Au cours de la deuxième moitié du 15ème siècle, la société portugaise se trouve en pleine mutation. Au gré des voyages maritimes et des découvertes, le commerce avec le nouveau monde a permis à de nombreux membres de la noblesse et de la bourgeoisie d’accumuler d’énormes richesses, exacerbant les inégalités sociales.
En parallèle à cette opulence arrogante, souvent indifférente à la souffrance des autres, le nombre de familles dans le besoin, d’estropiés, d’orphelins, de personnes âgées abandonnées, de pauvres, de malades et de vagabonds, endurant toutes sortes de privations, ne cessent de croître dans les villages et villes du Royaume.
Les institutions de bienfaisance traditionnelles, qui avaient grandement contribué à soulager certaines carences sociales et à prodiguer des soins aux plus défavorisés, éprouvaient de plus en plus de difficultés à répondre à tous ces besoins.
C’est dans ce contexte que prend source, il y a plus de 500 ans, l’histoire des Miséricordes portugaises. La première a été fondée à Lisbonne, le 15 août 1498, à l’initiative de la reine Leonor, veuve de D. João II et régente du royaume, pour venir en aide aux plus démunis.
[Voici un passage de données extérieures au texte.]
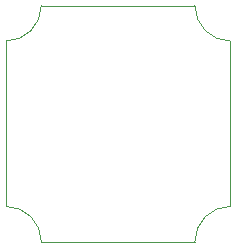
<source format=gbr>
%TF.GenerationSoftware,KiCad,Pcbnew,8.0.3*%
%TF.CreationDate,2024-09-08T13:54:04-04:00*%
%TF.ProjectId,FightPad_MICRO,46696768-7450-4616-945f-4d4943524f2e,rev?*%
%TF.SameCoordinates,Original*%
%TF.FileFunction,Profile,NP*%
%FSLAX46Y46*%
G04 Gerber Fmt 4.6, Leading zero omitted, Abs format (unit mm)*
G04 Created by KiCad (PCBNEW 8.0.3) date 2024-09-08 13:54:04*
%MOMM*%
%LPD*%
G01*
G04 APERTURE LIST*
%TA.AperFunction,Profile*%
%ADD10C,0.050000*%
%TD*%
G04 APERTURE END LIST*
D10*
X93850000Y-49710000D02*
X93850001Y-63710000D01*
X90850000Y-66710000D02*
G75*
G02*
X93850001Y-63710000I3000000J0D01*
G01*
X74849999Y-63710000D02*
G75*
G02*
X77850000Y-66710001I1J-3000000D01*
G01*
X77850000Y-66710001D02*
X90850000Y-66710000D01*
X93850000Y-49710000D02*
G75*
G02*
X90850000Y-46710000I-1J2999999D01*
G01*
X77850000Y-46710000D02*
X90850000Y-46710000D01*
X77850000Y-46710000D02*
G75*
G02*
X74850000Y-49710000I-3000000J0D01*
G01*
X74849999Y-63710000D02*
X74850000Y-49710000D01*
M02*

</source>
Ce soutien se matérialise par le biais des 14 œuvres de Miséricorde (sept corporelles et sept spirituelles) qui comprennent l’ensemble des domaines de l’action sociale, aussi bien matérielle que morale.
Les sept œuvres de miséricorde corporelles (donner à manger aux affamés, donner à boire à ceux qui ont soif, vêtir ceux qui sont nus, accueillir les pèlerins, assister les malades, visiter les prisonniers, ensevelir les morts) sont plus évidentes, car elles se traduisent par des actions visibles.
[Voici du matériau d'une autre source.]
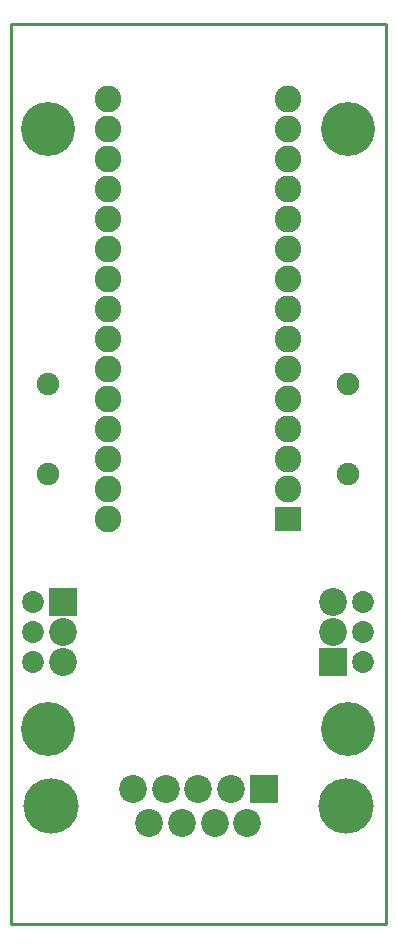
<source format=gts>
G04 (created by PCBNEW-RS274X (2010-03-14)-final) date Wed 16 Feb 2011 04:18:36 PM PST*
G01*
G70*
G90*
%MOIN*%
G04 Gerber Fmt 3.4, Leading zero omitted, Abs format*
%FSLAX34Y34*%
G04 APERTURE LIST*
%ADD10C,0.006000*%
%ADD11C,0.009000*%
%ADD12C,0.093000*%
%ADD13R,0.093000X0.093000*%
%ADD14C,0.073000*%
%ADD15C,0.185000*%
%ADD16C,0.075000*%
%ADD17C,0.180000*%
%ADD18R,0.089000X0.080000*%
%ADD19C,0.089000*%
G04 APERTURE END LIST*
G54D10*
G54D11*
X59250Y-25000D02*
X46750Y-25000D01*
X59250Y-55000D02*
X59250Y-25000D01*
X46750Y-55000D02*
X59250Y-55000D01*
X46750Y-25000D02*
X46750Y-55000D01*
G54D12*
X48500Y-45250D03*
X48500Y-46250D03*
G54D13*
X48500Y-44250D03*
G54D14*
X47500Y-44250D03*
X47500Y-45250D03*
X47500Y-46250D03*
G54D12*
X57500Y-45250D03*
X57500Y-44250D03*
G54D13*
X57500Y-46250D03*
G54D14*
X58500Y-46250D03*
X58500Y-45250D03*
X58500Y-44250D03*
G54D12*
X53000Y-50500D03*
X51910Y-50500D03*
X50820Y-50500D03*
X54090Y-50500D03*
G54D13*
X55180Y-50500D03*
G54D12*
X54635Y-51620D03*
X53545Y-51620D03*
X52455Y-51620D03*
X51365Y-51620D03*
G54D15*
X48080Y-51060D03*
X57920Y-51060D03*
G54D16*
X58000Y-37000D03*
X58000Y-40000D03*
X48000Y-37000D03*
X48000Y-40000D03*
G54D17*
X58000Y-48500D03*
X48000Y-48500D03*
X58000Y-28500D03*
X48000Y-28500D03*
G54D18*
X56000Y-41500D03*
G54D19*
X56000Y-40500D03*
X56000Y-39500D03*
X56000Y-38500D03*
X56000Y-37500D03*
X56000Y-36500D03*
X56000Y-35500D03*
X56000Y-34500D03*
X56000Y-33500D03*
X56000Y-32500D03*
X56000Y-31500D03*
X56000Y-30500D03*
X56000Y-29500D03*
X56000Y-28500D03*
X56000Y-27500D03*
X50000Y-27500D03*
X50000Y-28500D03*
X50000Y-29500D03*
X50000Y-30500D03*
X50000Y-31500D03*
X50000Y-32500D03*
X50000Y-33500D03*
X50000Y-34500D03*
X50000Y-35500D03*
X50000Y-36500D03*
X50000Y-37500D03*
X50000Y-38500D03*
X50000Y-39500D03*
X50000Y-40500D03*
X50000Y-41500D03*
M02*

</source>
Les sept œuvres spirituelles (conseiller ceux qui sont dans le doute, enseigner les ignorants, avertir les pécheurs, consoler les affligés, pardonner les offenses, supporter patiemment les personnes ennuyeuses, prier Dieu pour les vivants et pour les morts) sont plus difficilement appréhendées, précisément parce qu’elles sont de nature morale et spirituelle.
L’universalité, la solidarité et la coopération fraternelle sont des composants essentiels des Miséricordes, dans le respect de l’identité de chacun(e). Faire le bien sans rien attendre en retour. Aider les plus démunis sans considération de races, de classes, de croyances, de territoires ou d’origines, dans le respect de la dignité de tout un chacun. Les Miséricordes sont des institutions caritatives profondément ancrés dans l’âme chrétienne des Portugais qui, très vite, les ont désignées comme la « Maison Sainte » (Santa Casa).
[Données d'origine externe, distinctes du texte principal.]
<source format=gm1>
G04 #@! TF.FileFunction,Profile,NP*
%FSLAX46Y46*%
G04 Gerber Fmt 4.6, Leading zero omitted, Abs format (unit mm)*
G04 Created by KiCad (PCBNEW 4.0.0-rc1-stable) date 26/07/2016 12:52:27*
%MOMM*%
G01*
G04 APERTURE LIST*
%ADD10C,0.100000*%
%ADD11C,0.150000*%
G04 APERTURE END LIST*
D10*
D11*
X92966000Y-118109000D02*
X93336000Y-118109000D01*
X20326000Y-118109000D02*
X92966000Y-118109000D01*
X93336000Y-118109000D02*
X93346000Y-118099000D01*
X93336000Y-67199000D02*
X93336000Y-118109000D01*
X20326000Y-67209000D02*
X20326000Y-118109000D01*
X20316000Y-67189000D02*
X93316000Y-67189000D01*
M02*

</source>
Sous la protection royale et le soutien de l’Église, très rapidement des Miséricordes sont créées dans les principales villes du Royaume, prenant pour modèle celle de Lisbonne. Dès 1499, à Porto, Évora et Angra do Heroísmo, puis à Coimbra (1500). En 1524, on en comptabilisait déjà 60 et une centaine en 1580.
Le souci d’apporter une aide aux plus pauvres et démunis c’est très vite matérialisé par l’implantation de Miséricordes sur d’autres continents, associant l’humanisme chrétien et la solidarité au service de la fraternité universelle : Goa (Inde, 1515-1520), Santos (Brésil, 1543), Macao (Chine, 1569) et Luanda (Angola, 1576). Au cours des dernières décennies, furent créées les Miséricordes de Paris (1994) et du Luxembourg (1996).
Il y a aujourd’hui environ 400 Miséricordes au Portugal, constituant un réseau d’institutions privées de solidarité sociale qui couvre l’ensemble du territoire. Les miséricordes sont regroupées au sein de l’Union des miséricordes portugaises (UMP). Au niveau international, il y a aussi l’Union européenne des Miséricordes et la Confédération mondiale des Miséricordes, qui regroupent des milliers d’institutions, dont plus de 2 000 pour le seul Brésil. Ces associations de chrétiens laïcs sont devenues un acteur de premier plan dans les différents domaines de l’action sociale et de la solidarité auprès des plus démunis (santé, assistance, emploi et formation professionnelle, coopération et développement, tourisme social, etc.).